• _Your task_
How many lines in the records below hold the word "leverage"? Answer with the number alone.

[Collected data]
-=-=-

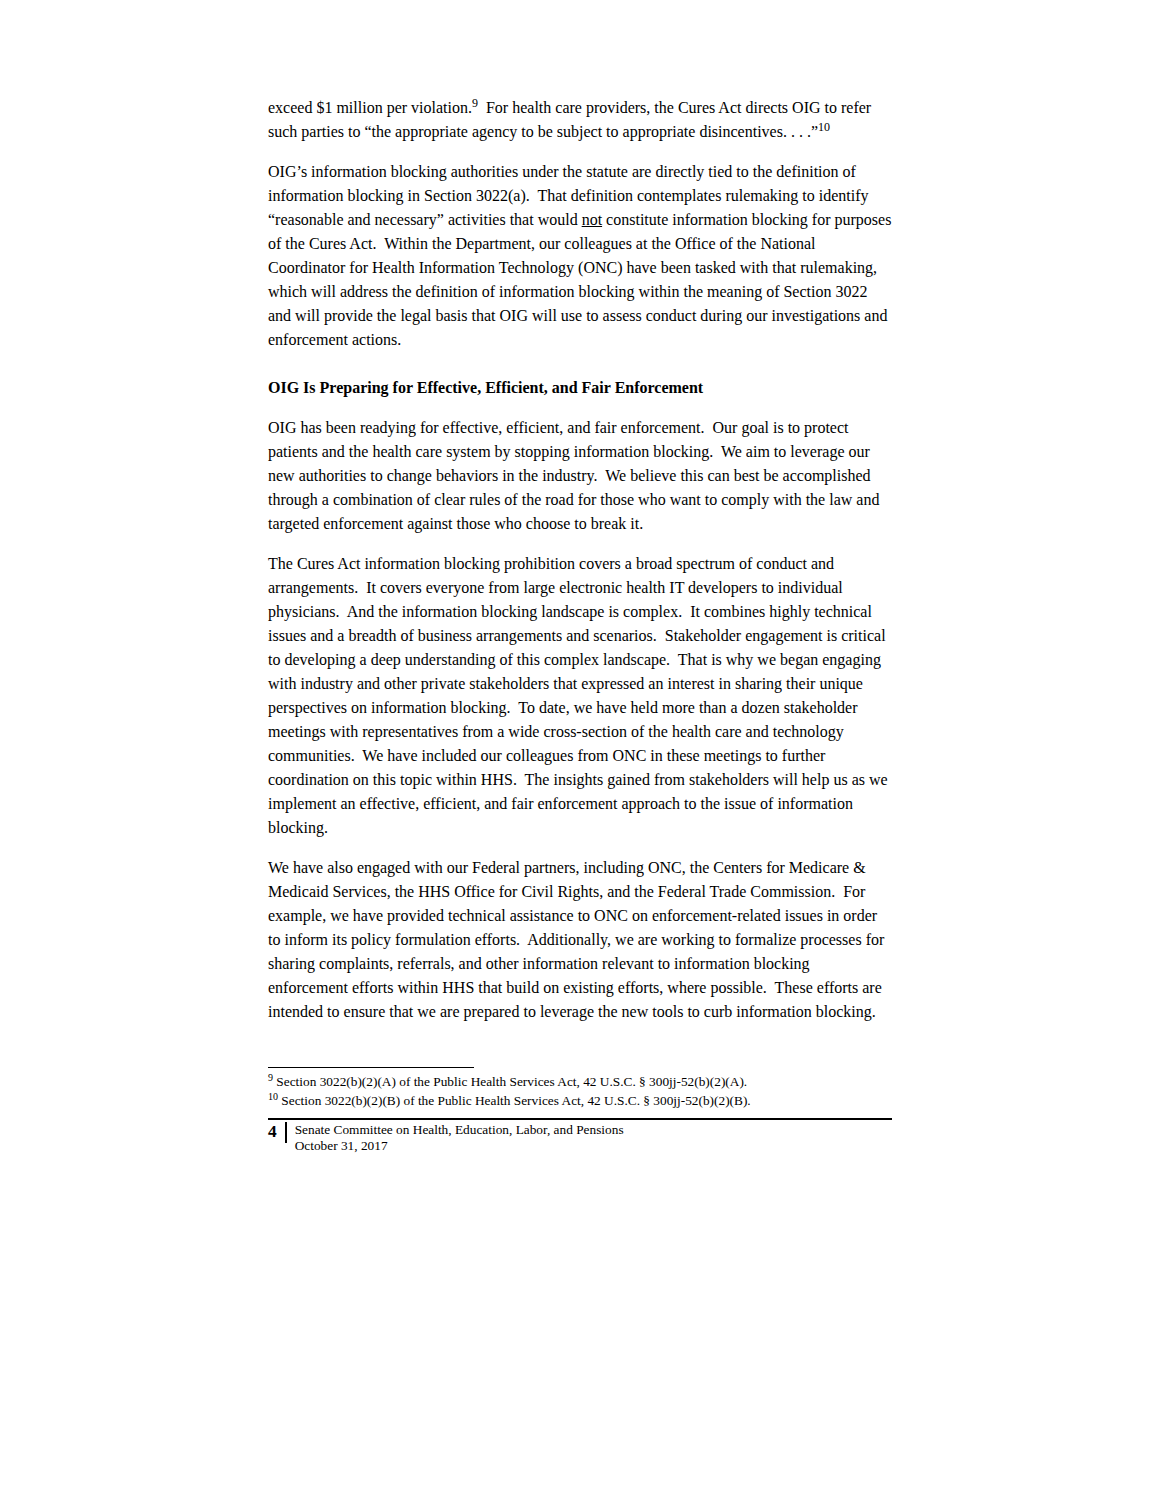exceed $1 million per violation.9 For health care providers, the Cures Act directs OIG to refer such parties to “the appropriate agency to be subject to appropriate disincentives. . . .”10
OIG’s information blocking authorities under the statute are directly tied to the definition of information blocking in Section 3022(a). That definition contemplates rulemaking to identify “reasonable and necessary” activities that would not constitute information blocking for purposes of the Cures Act. Within the Department, our colleagues at the Office of the National Coordinator for Health Information Technology (ONC) have been tasked with that rulemaking, which will address the definition of information blocking within the meaning of Section 3022 and will provide the legal basis that OIG will use to assess conduct during our investigations and enforcement actions.
OIG Is Preparing for Effective, Efficient, and Fair Enforcement
OIG has been readying for effective, efficient, and fair enforcement. Our goal is to protect patients and the health care system by stopping information blocking. We aim to leverage our new authorities to change behaviors in the industry. We believe this can best be accomplished through a combination of clear rules of the road for those who want to comply with the law and targeted enforcement against those who choose to break it.
The Cures Act information blocking prohibition covers a broad spectrum of conduct and arrangements. It covers everyone from large electronic health IT developers to individual physicians. And the information blocking landscape is complex. It combines highly technical issues and a breadth of business arrangements and scenarios. Stakeholder engagement is critical to developing a deep understanding of this complex landscape. That is why we began engaging with industry and other private stakeholders that expressed an interest in sharing their unique perspectives on information blocking. To date, we have held more than a dozen stakeholder meetings with representatives from a wide cross-section of the health care and technology communities. We have included our colleagues from ONC in these meetings to further coordination on this topic within HHS. The insights gained from stakeholders will help us as we implement an effective, efficient, and fair enforcement approach to the issue of information blocking.
We have also engaged with our Federal partners, including ONC, the Centers for Medicare & Medicaid Services, the HHS Office for Civil Rights, and the Federal Trade Commission. For example, we have provided technical assistance to ONC on enforcement-related issues in order to inform its policy formulation efforts. Additionally, we are working to formalize processes for sharing complaints, referrals, and other information relevant to information blocking enforcement efforts within HHS that build on existing efforts, where possible. These efforts are intended to ensure that we are prepared to leverage the new tools to curb information blocking.
9 Section 3022(b)(2)(A) of the Public Health Services Act, 42 U.S.C. § 300jj-52(b)(2)(A).
10 Section 3022(b)(2)(B) of the Public Health Services Act, 42 U.S.C. § 300jj-52(b)(2)(B).
4
Senate Committee on Health, Education, Labor, and Pensions
October 31, 2017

-=-=-

• _Result for this task_
2